Wie het monumentale boek Congo heeft gelezen van David Van Reybrouck kent Jean-Pierre Bemba. De schrik van Oost-Congo, de man die zijn rebellenleger tijdens de burgeroorlog eind vorige en begin deze eeuw er op uit stuurde om te moorden, te verkrachten en te plunderen. De ‘charismatische’ oppositieleider, ooit rechterhand van Mobutu, zakenman, multimiljonair en van 2003 tot 2006 vicepresident van dit gigantische land waar heel West-Europa in past. Sinds 2008 is hij gevangene nr. ICC 01/05-01/08 van het Internationaal Strafhof in Den Haag. Bemba wordt vervolgd voor oorlogsmisdrijven en misdrijven tegen de menselijkheid in de Centraal Afrikaanse Republiek (CAR), buurland van Congo. CAR-president Ange-Félix Patassé was zijn vriend en Bemba gebruikte het land als dependance voor zijn gewelddadigheden.

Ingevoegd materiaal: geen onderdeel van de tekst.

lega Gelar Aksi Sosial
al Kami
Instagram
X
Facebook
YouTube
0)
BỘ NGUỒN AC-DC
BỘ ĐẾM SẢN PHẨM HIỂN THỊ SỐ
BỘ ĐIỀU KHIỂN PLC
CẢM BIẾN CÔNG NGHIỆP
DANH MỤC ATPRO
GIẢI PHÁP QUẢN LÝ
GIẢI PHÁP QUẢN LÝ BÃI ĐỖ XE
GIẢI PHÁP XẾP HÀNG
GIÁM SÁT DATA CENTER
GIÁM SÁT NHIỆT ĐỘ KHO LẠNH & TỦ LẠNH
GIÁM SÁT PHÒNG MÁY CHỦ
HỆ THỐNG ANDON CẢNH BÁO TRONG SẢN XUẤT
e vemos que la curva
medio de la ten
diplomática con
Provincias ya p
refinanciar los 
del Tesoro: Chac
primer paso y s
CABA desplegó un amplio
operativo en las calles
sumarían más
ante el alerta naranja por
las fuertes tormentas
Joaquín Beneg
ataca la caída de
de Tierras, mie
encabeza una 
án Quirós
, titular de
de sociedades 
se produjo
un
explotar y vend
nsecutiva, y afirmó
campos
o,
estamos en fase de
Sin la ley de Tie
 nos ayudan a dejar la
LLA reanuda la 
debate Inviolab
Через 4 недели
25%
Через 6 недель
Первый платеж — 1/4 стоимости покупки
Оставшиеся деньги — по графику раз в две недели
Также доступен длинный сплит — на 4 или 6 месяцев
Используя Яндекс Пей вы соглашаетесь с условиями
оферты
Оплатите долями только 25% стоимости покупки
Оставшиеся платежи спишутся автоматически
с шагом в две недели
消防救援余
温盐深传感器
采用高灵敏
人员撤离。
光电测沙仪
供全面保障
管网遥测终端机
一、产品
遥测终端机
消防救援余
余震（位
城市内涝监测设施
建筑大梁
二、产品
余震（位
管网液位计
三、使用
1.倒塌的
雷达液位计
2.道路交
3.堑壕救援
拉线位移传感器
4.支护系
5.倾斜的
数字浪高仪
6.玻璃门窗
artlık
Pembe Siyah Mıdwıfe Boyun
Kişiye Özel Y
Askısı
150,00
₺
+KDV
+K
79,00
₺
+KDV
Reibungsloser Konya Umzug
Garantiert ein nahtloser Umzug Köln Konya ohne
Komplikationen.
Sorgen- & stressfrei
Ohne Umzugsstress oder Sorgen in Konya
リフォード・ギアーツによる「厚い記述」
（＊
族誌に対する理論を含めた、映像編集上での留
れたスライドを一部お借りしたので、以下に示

Daar zit hij dan, de voormalige Congolese vice-president. Een man van enorme omvang, in een stijlvol pak tussen twee veiligheidsbeambten. Hij wordt bijgestaan door zes advocaten die, zo te zien, uit verschillende delen van de wereld komen. Aan de overkant van de langwerpige rechtszaal zitten de aanklagers. Zij zijn vandaag met zijn negenen en ook zij hebben verschillende nationaliteiten. Naast hen de vertegenwoordigers van de slachtoffers. De drie vrouwelijke rechters van het Strafhof kijken vanaf verhoging neer op de twee partijen, in het midden de blonde Braziliaanse rechter, met naast haar de Keniase en de Japanse rechter. Het Internationaal Strafhof oogt vandaag niet als een westerse uitvinding, waar het zo vaak van wordt beticht.

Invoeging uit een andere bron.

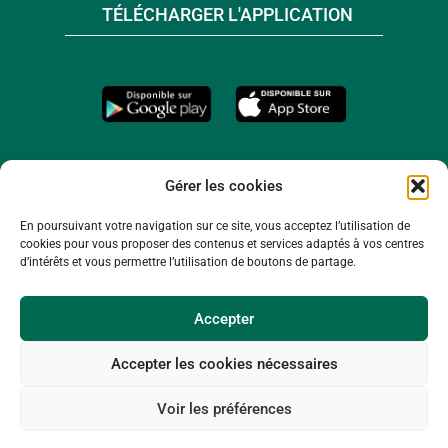
TÉLÉCHARGER L'APPLICATION
Gérer les cookies
En poursuivant votre navigation sur ce site, vous acceptez l’utilisation de
cookies pour vous proposer des contenus et services adaptés à vos centres
d’intérêts et vous permettre l’utilisation de boutons de partage.
Accepter
Accepter les cookies nécessaires
© 2026 -
Mentions légales
-
Plan du site
-
Voir les préférences
Politique de confidentialité
-
Politique de cookies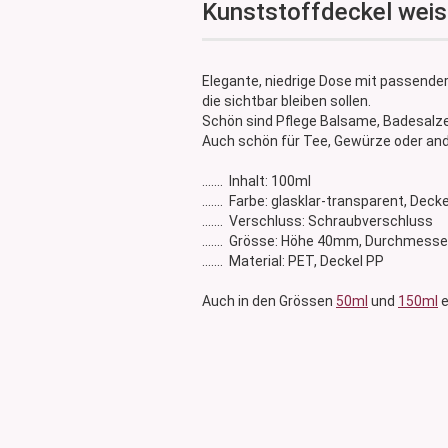
Kunststoffdeckel wei
Glasdose
Vorratsglas
Dose Bambus & Walnut
Elegante, niedrige Dose mit passender
Dose Neville
die sichtbar bleiben sollen.
Dose Saba
Schön sind Pflege Balsame, Badesalze,
Auch schön für Tee, Gewürze oder and
....... Inhalt: 100ml
....... Farbe: glasklar-transparent, Deck
....... Verschluss: Schraubverschluss
....... Grösse: Höhe 40mm, Durchmes
....... Material: PET, Deckel PP
Auch in den Grössen
50ml
und
150ml
e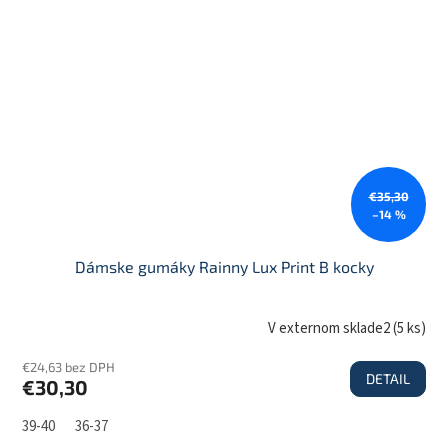
€35,30
–14 %
Dámske gumáky Rainny Lux Print B kocky
V externom sklade2
(
5 ks
)
€24,63 bez DPH
DETAIL
€30,30
39-40
36-37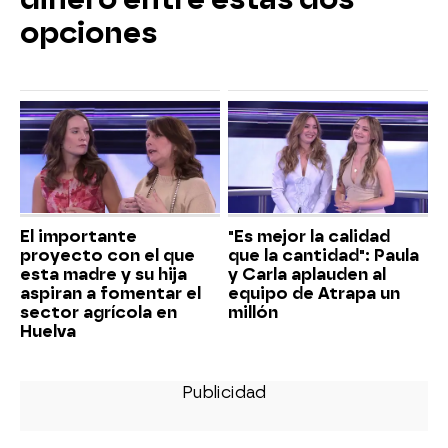
opciones
El importante
"Es mejor la calidad
proyecto con el que
que la cantidad": Paula
esta madre y su hija
y Carla aplauden al
aspiran a fomentar el
equipo de Atrapa un
sector agrícola en
millón
Huelva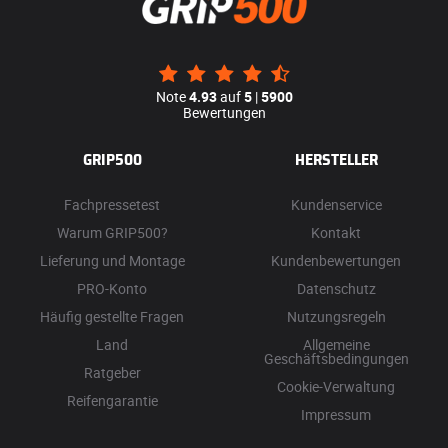
Note
4.93
auf
5
|
5900
Bewertungen
GRIP500
HERSTELLER
Fachpressetest
Kundenservice
Warum GRIP500?
Kontakt
Lieferung und Montage
Kundenbewertungen
PRO-Konto
Datenschutz
Häufig gestellte Fragen
Nutzungsregeln
Land
Allgemeine
Geschäftsbedingungen
Ratgeber
Cookie-Verwaltung
Reifengarantie
Impressum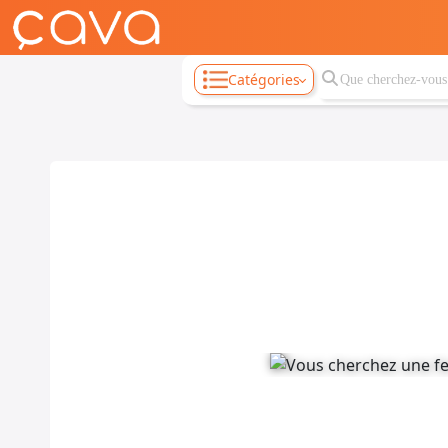
Catégories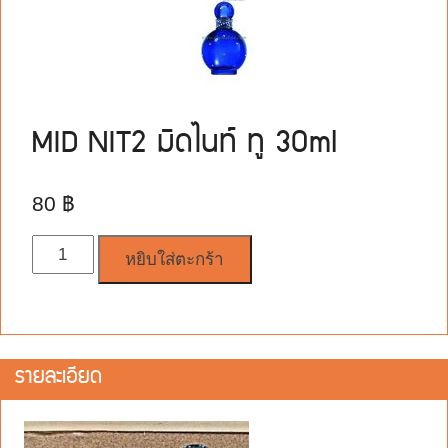
MID NIT2 มิดไนท์ ทู 30ml
80
฿
จำนวน
หยิบใส่ตะกร้า
รายละเอียด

De getuige van de dag is een bijzondere man met een bijzonder verhaal. Hij is onderzoeksrechter uit de CAR die de euvele moed had ter plekke een onderzoek in te stellen naar de misdrijven die door Bemba’s manschappen waren gepleegd. Jarenlang probeerde hij met gevaar voor eigen leven zowel Bemba als zijn president aan te klagen voor onwaarschijnlijk wrede misdrijven tegen de burgerbevolking. Daar zit hij dan, in het midden van deze vreemde, overvolle, multiculturele rechtszaal. Ik vraag me af wat er door hem heen gaat.

Wij kijken toe vanaf de publieke tribune die meestal leeg is, op een enkele Afrikaanse journalist na. Het observeren van processen over massaal geweld vergt uithoudingsvermogen. Moorden en verkrachtingen worden in detail besproken Mijn studenten gapen en kijken verlangend naar de klok. Zoveel grenzeloos geweld is maar moeilijk te bevatten voor een rechtenstudent. Of zijn ze al zo gewend aan het beeld van voormalige staatshoofden in de beklaagdenbank? Dat we ons in het midden van een internationale juridische revolutie bevinden lijkt hen te ontgaan. Heb ik als docent gefaald? Voor straf laat ik ze minstens vijf uur zitten. En vóór de volgende ochtend moeten ze alle 700 pagina’s van David Van Reybrouck hebben gelezen.